*Instructions for the task:*
From the entries below, copy out every line with "lettered" in it.
BEGIN Given records
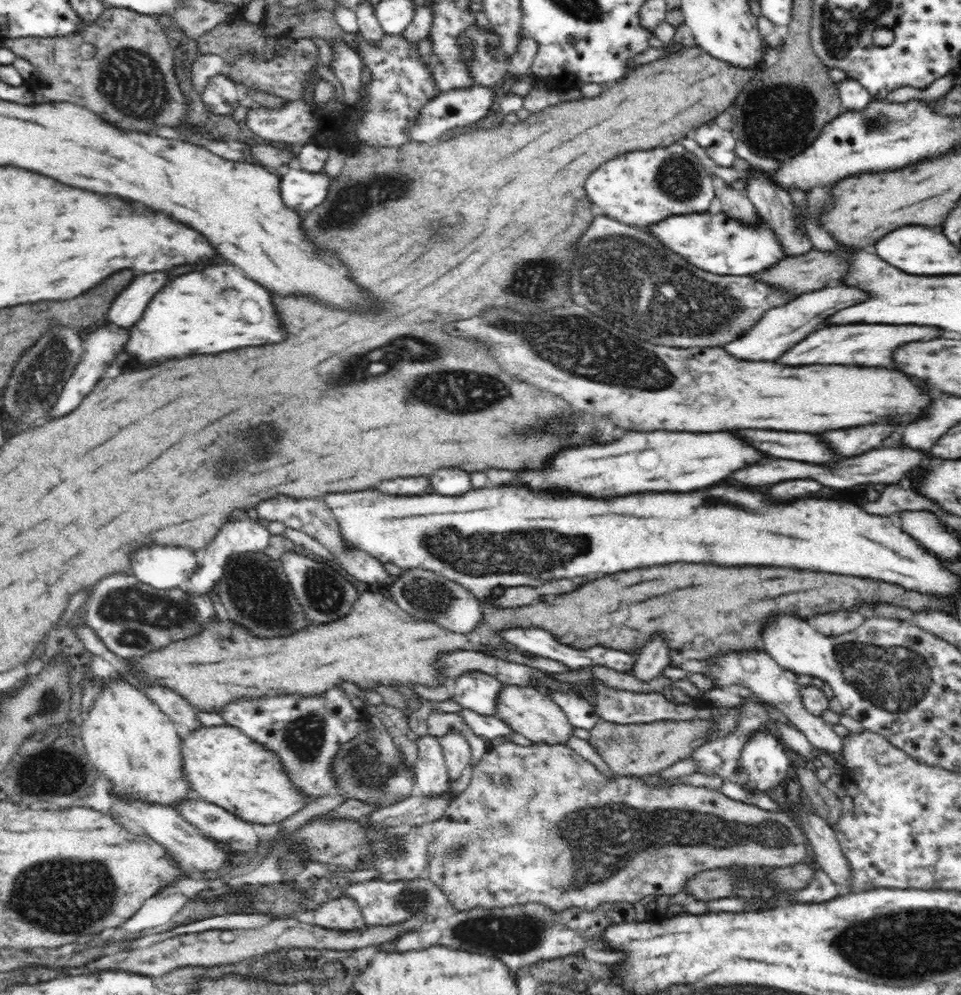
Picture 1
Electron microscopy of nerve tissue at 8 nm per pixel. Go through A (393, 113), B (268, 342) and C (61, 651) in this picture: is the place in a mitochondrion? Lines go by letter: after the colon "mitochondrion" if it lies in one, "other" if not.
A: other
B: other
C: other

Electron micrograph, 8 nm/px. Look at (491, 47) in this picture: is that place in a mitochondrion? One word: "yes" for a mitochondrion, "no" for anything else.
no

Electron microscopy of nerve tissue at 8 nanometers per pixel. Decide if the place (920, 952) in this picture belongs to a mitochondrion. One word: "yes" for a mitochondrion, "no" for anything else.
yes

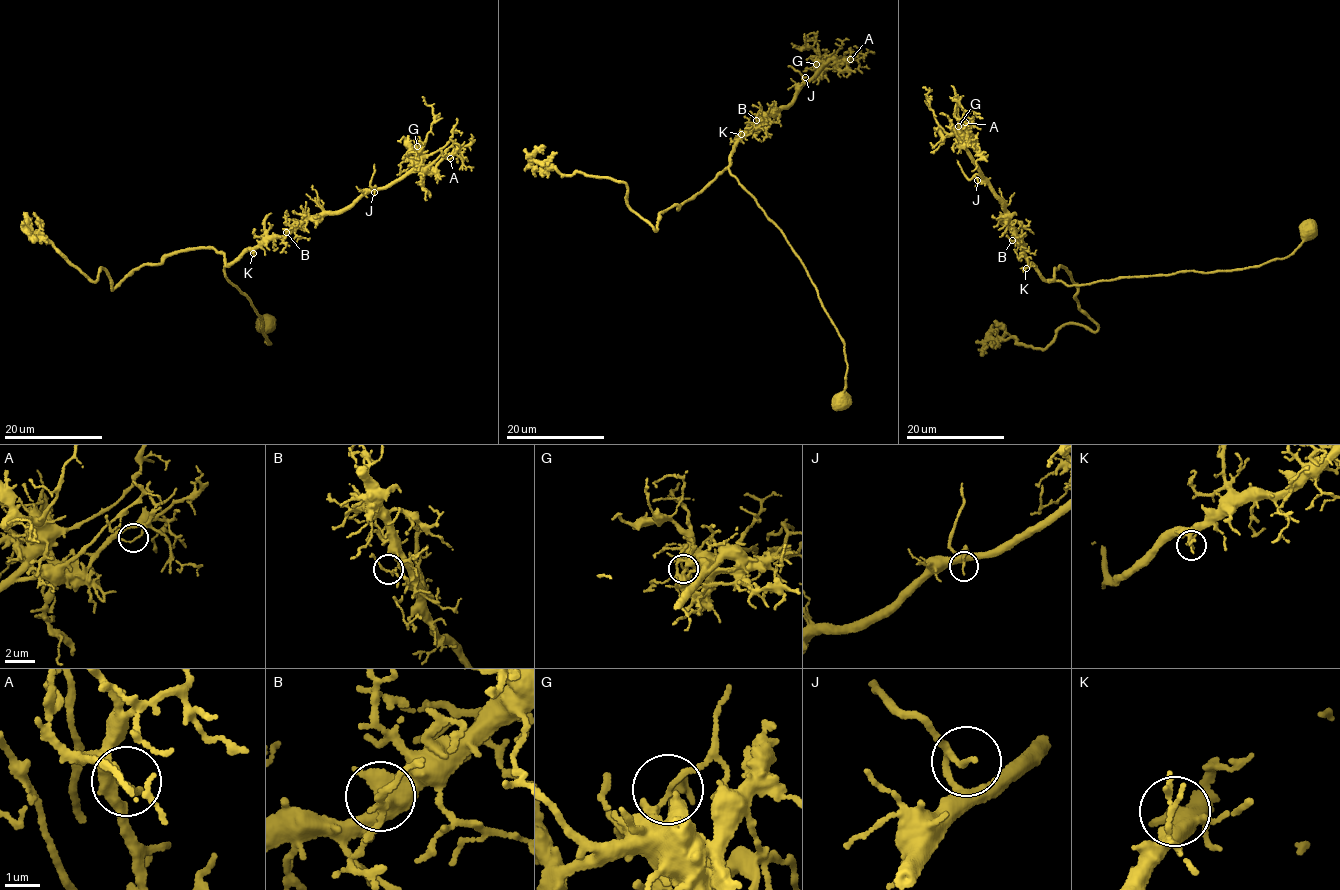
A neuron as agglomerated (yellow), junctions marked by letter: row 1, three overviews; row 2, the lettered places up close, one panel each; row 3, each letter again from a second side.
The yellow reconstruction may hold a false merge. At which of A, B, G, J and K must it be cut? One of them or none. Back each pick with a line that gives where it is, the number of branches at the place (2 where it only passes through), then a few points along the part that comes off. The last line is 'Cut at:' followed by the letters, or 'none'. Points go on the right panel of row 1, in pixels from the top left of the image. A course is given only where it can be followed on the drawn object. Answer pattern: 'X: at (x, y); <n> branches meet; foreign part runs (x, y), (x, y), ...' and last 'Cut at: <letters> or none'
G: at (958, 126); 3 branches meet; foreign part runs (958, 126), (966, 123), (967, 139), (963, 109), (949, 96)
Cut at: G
END Given records
BEGIN Given records
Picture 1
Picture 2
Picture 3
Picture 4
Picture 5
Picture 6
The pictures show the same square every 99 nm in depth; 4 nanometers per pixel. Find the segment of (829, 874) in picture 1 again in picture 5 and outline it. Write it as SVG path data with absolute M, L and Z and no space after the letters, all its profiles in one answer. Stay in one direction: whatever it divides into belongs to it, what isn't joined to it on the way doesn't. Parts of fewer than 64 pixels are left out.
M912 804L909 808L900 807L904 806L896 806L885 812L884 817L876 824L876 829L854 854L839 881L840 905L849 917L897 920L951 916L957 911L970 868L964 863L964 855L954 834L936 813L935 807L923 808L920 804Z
END Given records
BEGIN Given records
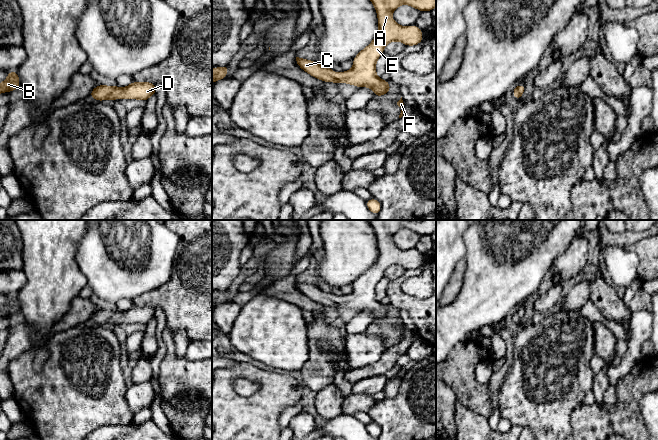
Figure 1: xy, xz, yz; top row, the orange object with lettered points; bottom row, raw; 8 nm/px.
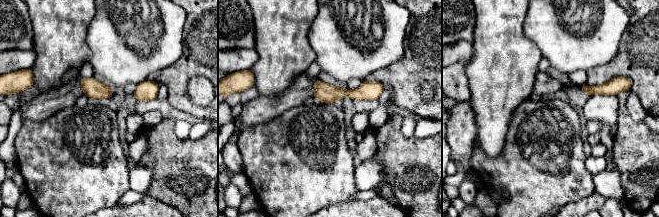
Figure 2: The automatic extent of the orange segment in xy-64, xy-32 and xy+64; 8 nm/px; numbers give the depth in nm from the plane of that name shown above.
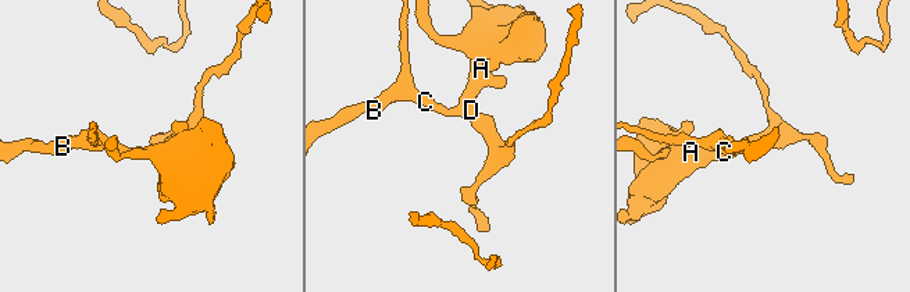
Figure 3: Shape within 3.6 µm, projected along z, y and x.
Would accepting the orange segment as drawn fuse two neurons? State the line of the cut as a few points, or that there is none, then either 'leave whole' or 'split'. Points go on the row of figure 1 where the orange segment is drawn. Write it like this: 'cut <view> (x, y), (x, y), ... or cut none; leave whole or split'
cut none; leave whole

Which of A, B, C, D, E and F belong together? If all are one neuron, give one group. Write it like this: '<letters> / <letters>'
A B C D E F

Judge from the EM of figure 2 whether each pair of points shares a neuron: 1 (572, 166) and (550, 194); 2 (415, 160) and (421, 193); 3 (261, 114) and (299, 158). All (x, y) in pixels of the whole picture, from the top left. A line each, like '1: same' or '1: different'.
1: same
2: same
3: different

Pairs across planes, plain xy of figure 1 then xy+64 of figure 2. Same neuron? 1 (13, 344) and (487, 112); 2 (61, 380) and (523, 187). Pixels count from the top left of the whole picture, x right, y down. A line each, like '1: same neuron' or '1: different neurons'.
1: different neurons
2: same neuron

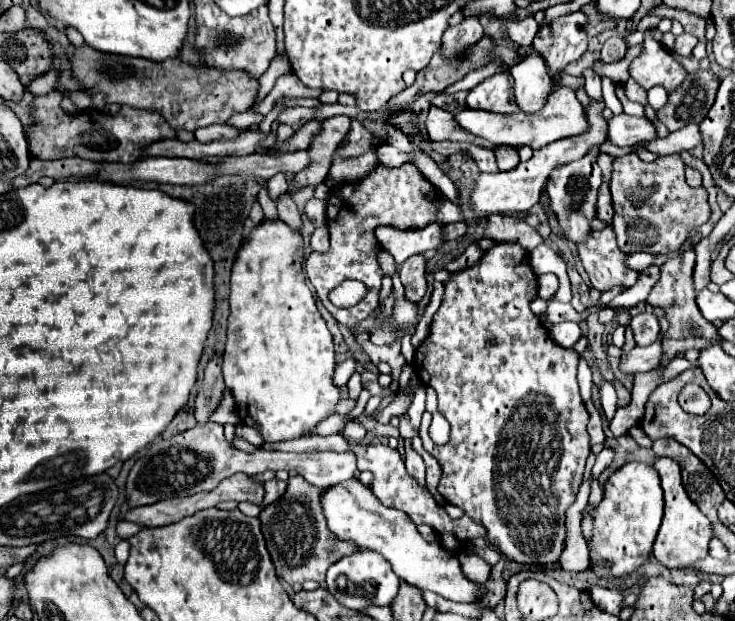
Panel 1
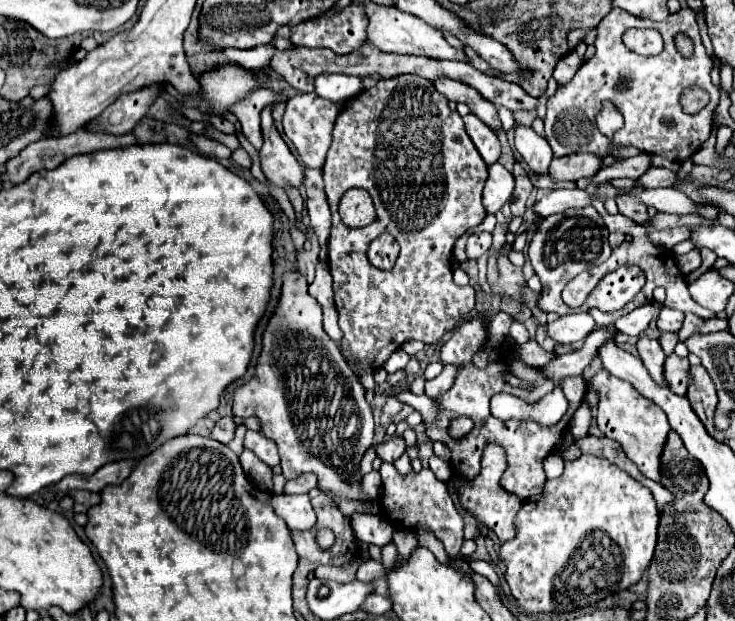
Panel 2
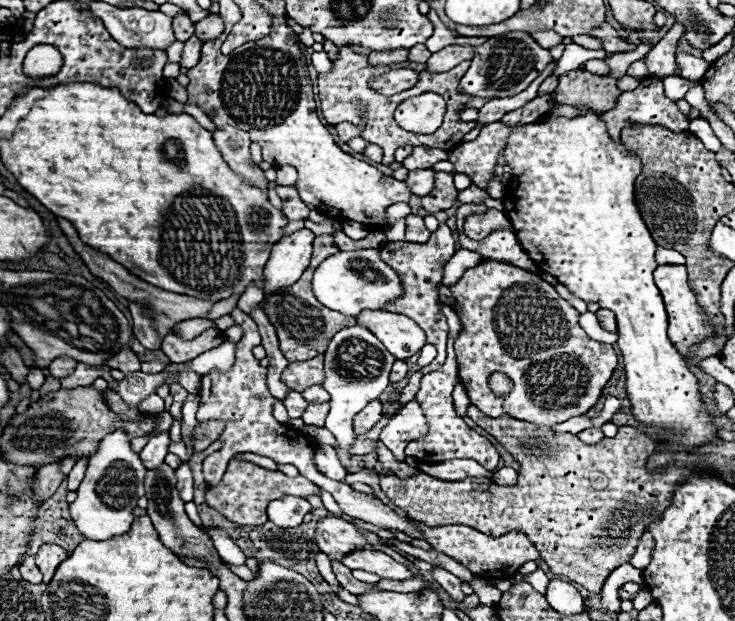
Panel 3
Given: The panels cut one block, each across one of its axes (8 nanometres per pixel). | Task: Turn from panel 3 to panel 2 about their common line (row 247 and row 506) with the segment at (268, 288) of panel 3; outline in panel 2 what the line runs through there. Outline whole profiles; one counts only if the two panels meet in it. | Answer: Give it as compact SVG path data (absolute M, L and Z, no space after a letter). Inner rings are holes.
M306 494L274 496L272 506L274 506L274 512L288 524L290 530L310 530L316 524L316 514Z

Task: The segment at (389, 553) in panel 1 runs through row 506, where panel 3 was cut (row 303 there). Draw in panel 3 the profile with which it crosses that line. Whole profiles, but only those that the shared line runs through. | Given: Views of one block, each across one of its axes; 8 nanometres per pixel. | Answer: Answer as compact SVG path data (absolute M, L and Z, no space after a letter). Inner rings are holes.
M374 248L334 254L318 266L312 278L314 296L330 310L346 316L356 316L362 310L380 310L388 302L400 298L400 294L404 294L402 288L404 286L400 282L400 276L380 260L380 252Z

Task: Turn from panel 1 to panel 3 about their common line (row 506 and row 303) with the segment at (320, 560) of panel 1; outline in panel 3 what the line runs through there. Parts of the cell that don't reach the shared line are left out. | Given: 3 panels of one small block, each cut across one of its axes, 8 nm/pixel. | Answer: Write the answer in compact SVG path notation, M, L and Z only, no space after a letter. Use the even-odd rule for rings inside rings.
END Given records
*Written answer:*
A neuron as agglomerated (yellow), junctions marked by letter: row 1, three overviews; row 2, the lettered places up close, one panel each; row 3, each letter again from a second side.
Figure 1: xy, xz, yz; top row, the orange object with lettered points; bottom row, raw; 8 nm/px.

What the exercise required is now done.